A throater alone, won't get it done. You'll also need a chucking reamer for the neck portion of the chamber. Aside from that, just run in the 6.5x47 reamer, open the neck, and throat it how you want it. A single reamer that does all three is easier but not absolutely necessary. Chucking reamers are available in virtually every imaginable size, in .001" increments. Just cut all three steps from the same setup and it works just fine. It takes a little more care but is very doable. If you don't already have the throater and chucking reamer, it's probably cheaper to buy a reamer. Chucking reamers are very inexpensive, though.--Mike Ezell
 
Thanks for clarifying, Mike.

I didn't want anyone to think that they had to have custom everything.

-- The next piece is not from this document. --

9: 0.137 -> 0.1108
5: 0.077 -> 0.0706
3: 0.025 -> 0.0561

Speaking of that, could you elaborate a bit on modifying a standard, threaded seater. We haven't discussed that since early 30 Major days (because I use Wilson-type seaters).
 
GSPV said:
Thanks for clarifying, Mike.

I didn't want anyone to think that they had to have custom everything.

Speaking of that, could you elaborate a bit on modifying a standard, threaded seater. We haven't discussed that since early 30 Major days (because I use Wilson-type seaters).
Yes, Greg. If you're referring to making a standard type s Redding full length bushing die work for a 7x47, all one needs to do is open the hole in the die where the bushing sets to allow for a bit of clearance. In some cases, the die is already big enough here. <When it's not, I use a carbide chucking reamer to open the hardened die up. The only area being touched is the area where the neck goes through the die, before entering the bushing. It doesn't even have to be pretty, as it's clearance. I just in in a de-bur both sides of the shelf after opening it up, as to not gouge the brass and just to neaten things up a bit.

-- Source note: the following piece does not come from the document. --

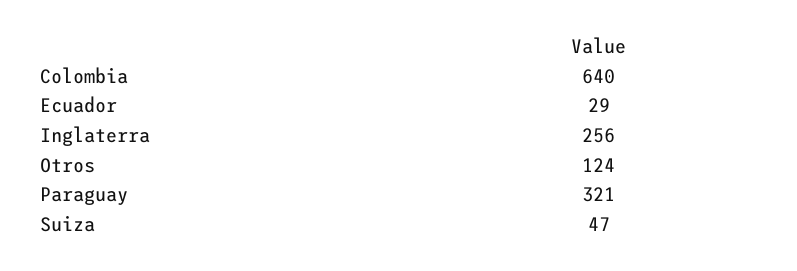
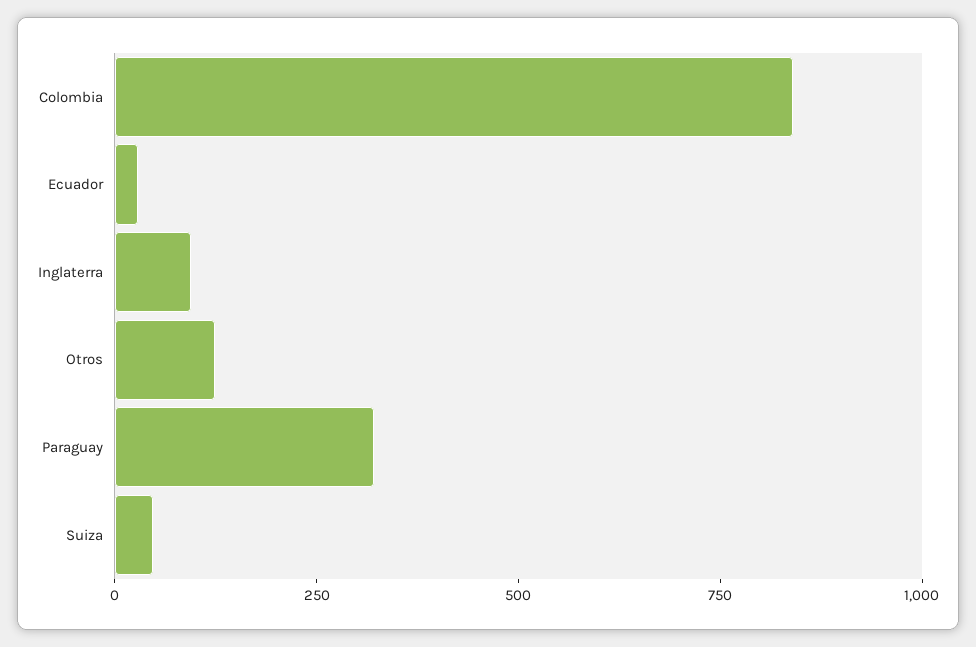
Colombia: 640 -> 850
Inglaterra: 256 -> 100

This is part of my reasoning for spec'ing most of my reamers around off the shelf and available Type S Redding dies, rather than using custom dies. Setting the reamer up to cut a chamber that works well with off the shelf dies works just as well as the other way around and standardizes things to a degree. Chambers that are too small pose more trouble than one that's slightly bigger. With this method and most chamberings, you have a "proper" die to chamber relationship without having to go the custom die route. The beauty is that Redding already offers dies for most cases and with just a very simple opening of the neck, you can have custom fits. PTG makes most of the resize reamers for Redding, so Dave has the die specs in most cases. You just decide how much sizing you want the die to do and spec the chambering reamer accordingly. Dave is a wealth of knowledge here.
 
I was talking about the seater die. There is something that you do there with a normal threaded seater die. I can't remember the brand or the specifics because I use the Wilson inline seaters.

With the inline seater, the procedure is pretty obvious. Buy a blank and cut it with your reamer.

But, there are a lot of people out there that don't like them.